高めに出すつもりでいた 30 万円は、案件が決まってはじめて届く数字です。
その入口を用意できていなかったので、条件のほうが絵に描いた餅でした。

未経験が独り立ちするまでの数年に、受け皿がなかった

研修を受けた 5 人からは、もちろん理由を聞いています。

  • プログラミングの適性がないと自分で判断した
  • 学習量についていけなかった
  • 未経験のうちは案件が取れず、申し訳なさを感じていた

3 つ目は、社員になった人の理由です。

この人については、案件に入れる状態まで届かなかった、という話になります。
学習にも、案件を任せられるようになるまでにも年単位かかるからです。

未経験のうちは案件の面談が通らない

未経験で入社してから待機コストが生まれるまでの流れを示した図

この「案件が取れない」は、本人の努力だけではどうにもならない部分です。

  • 完全な未経験は受け入れる企業側から見てリスクが高い
  • SES (客先常駐) の案件面談に通るのは相当きつい
  • リモートの案件は基本的に決まらない

案件に入れない間も給与は毎月出ていきます。
駆け出しの給与が上がらない理由のひとつは、この待機コストを会社が負担していることです。

僕が駆け出しの頃に就職した IT 企業も、給与は 20 万円くらいでした。
その水準になる理由がいまなら分かります。

駆け出しだった自分の道筋をそのまま当てはめた

僕がたどった順 (職業訓練 → 一社目 → 月 30 万円) と 5 人に期待した順 (入社前研修 → 社員登用 → 案件の歩合で 30 万円) を並べた図

月 30 万円という目安を置いたのは自分の経験が根拠でした。
半年間の職業訓練を受けて一社目を 1 年ほど勤めたあと、僕自身がその水準に乗っています。

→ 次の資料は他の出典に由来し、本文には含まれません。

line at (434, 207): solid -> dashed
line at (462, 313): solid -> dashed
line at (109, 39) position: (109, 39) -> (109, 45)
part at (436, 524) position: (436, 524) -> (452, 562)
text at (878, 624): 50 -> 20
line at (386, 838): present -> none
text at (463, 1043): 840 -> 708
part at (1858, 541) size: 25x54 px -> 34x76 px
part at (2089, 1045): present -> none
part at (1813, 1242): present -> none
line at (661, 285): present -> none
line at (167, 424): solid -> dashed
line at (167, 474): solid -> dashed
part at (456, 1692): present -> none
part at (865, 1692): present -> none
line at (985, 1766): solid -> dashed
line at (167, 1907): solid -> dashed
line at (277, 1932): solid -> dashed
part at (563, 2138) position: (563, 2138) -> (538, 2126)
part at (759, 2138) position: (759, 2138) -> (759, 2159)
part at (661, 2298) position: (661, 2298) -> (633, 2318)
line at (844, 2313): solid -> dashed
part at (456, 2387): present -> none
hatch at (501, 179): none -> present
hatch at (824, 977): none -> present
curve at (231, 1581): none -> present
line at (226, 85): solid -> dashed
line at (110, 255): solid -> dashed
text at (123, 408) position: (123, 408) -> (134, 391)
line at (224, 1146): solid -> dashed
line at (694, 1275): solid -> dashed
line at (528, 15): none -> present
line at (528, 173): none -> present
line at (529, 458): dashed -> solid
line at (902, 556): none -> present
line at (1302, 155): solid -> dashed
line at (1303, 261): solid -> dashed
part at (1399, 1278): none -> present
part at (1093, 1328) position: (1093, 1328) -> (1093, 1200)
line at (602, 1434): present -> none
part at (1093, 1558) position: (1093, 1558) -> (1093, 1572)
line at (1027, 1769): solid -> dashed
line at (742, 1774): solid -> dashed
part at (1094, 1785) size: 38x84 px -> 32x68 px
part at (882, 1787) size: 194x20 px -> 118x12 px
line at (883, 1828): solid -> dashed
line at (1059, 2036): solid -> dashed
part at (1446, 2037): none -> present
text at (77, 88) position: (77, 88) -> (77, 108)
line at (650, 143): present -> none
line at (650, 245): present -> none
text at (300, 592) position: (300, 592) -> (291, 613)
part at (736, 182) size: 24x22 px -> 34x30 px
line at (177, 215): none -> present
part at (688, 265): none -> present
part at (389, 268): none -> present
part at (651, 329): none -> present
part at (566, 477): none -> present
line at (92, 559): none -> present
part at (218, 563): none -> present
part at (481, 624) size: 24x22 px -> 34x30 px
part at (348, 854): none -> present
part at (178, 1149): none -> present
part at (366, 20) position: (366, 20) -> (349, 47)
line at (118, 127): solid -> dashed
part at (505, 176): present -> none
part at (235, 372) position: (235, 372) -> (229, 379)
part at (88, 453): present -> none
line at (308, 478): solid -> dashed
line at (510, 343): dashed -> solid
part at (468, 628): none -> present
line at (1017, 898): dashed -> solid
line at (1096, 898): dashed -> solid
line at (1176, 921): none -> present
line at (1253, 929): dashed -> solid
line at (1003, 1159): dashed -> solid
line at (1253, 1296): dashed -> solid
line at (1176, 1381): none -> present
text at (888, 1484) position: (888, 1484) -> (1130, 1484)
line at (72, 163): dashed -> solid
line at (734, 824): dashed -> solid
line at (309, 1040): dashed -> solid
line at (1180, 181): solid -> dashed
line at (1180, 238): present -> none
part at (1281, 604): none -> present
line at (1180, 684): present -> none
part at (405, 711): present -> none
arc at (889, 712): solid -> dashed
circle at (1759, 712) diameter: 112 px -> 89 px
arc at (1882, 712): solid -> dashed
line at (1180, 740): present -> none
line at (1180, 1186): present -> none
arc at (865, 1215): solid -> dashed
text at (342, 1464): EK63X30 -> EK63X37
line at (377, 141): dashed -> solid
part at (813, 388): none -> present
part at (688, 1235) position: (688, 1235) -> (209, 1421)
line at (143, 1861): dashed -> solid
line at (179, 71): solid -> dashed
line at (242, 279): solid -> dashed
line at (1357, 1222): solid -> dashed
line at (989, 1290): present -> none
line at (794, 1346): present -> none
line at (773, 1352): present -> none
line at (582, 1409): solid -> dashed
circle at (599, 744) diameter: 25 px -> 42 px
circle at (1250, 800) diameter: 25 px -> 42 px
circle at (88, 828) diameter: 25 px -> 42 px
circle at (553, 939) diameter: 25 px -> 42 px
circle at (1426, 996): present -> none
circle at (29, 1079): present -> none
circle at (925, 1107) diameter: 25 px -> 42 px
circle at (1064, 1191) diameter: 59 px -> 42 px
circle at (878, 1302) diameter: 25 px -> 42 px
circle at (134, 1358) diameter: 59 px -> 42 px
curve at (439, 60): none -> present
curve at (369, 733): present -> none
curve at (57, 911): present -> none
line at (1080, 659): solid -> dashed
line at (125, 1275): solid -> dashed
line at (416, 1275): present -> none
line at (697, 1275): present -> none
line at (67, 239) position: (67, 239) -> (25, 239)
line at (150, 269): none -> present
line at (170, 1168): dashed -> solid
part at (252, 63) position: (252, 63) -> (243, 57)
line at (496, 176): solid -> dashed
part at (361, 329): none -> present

同じようにやれば上手くいくだろうとタカをくくっていました。
リモートワークなら駆け出しを裏でサポートできるとも思っていました。

ただ、未経験がリモートの案件に入るのはそもそも難しいままです。
僕のときは、案件を持っている一社目が受け皿になっていました。
その受け皿を、自社では用意できていません。

業務委託のコネがないなら、入口はテスターの常駐案件

途中から「ちゃんと教えさえすれば、未経験でも仕事になる」は幻想だったと考えるようになりました。
教え方の問題ではありません。その数年をどこで過ごしてもらうかを、決めていなかったのが問題です。

自社に業務委託の開発案件のコネがなく、SES に頼るしかないなら、入れる案件は限られます。

  • 開発案件の面談は、完全な未経験だとまず通らない
  • 入れるとしてもテスターの常駐案件になる
  • 通勤も含めて、そこを本人に覚悟してもらう必要がある

ここを最初に握れないなら、そもそも採用するべきではありませんでした。
半年の研修で用意できたのは基礎までで、その先に入れる案件を用意していなかったからです。

好きこそものの上手なれ、は本当だった

やれば誰でもできる、とは今も思っています。
英語がやれば外国語として身につくのと同じで、プログラミング言語もやれば習得できるはずです。

問題は「やれば」の手前にあります。
そこには根気とモチベーションが前提としてあって、続かないと「やれば」に入れません。

好きになれる → 続く → 習得できる、という順序を示した図。根気とモチベーションが習得の前提になっている

僕自身は、テックの学習を好きになろうとしていました。
そして実際にやっていて楽しかった。だから、いまも続けられています。

ここでいう適性は、才能のことではありません。
続けられるくらいには好きになれるか、です。

未経験を採る気は、もうない

次に採るならどうするか、と考えていた時期がありました。
いまの答えは「採らない」です。

受け皿がないからです。
案件の面談は通らないし、教える時間も、独り立ちまでの年数も変わっていません。

受け皿がないので未経験は採らない、という結論と、当時ならやれたこと 3 つを並べた図

そのうえで、当時ならやれたことはありました。

入社後の目標は、期限と処遇まで決めるべきだった

AWS SAA (AWS の設計者向け資格) の取得は入社後の努力目標にしていました。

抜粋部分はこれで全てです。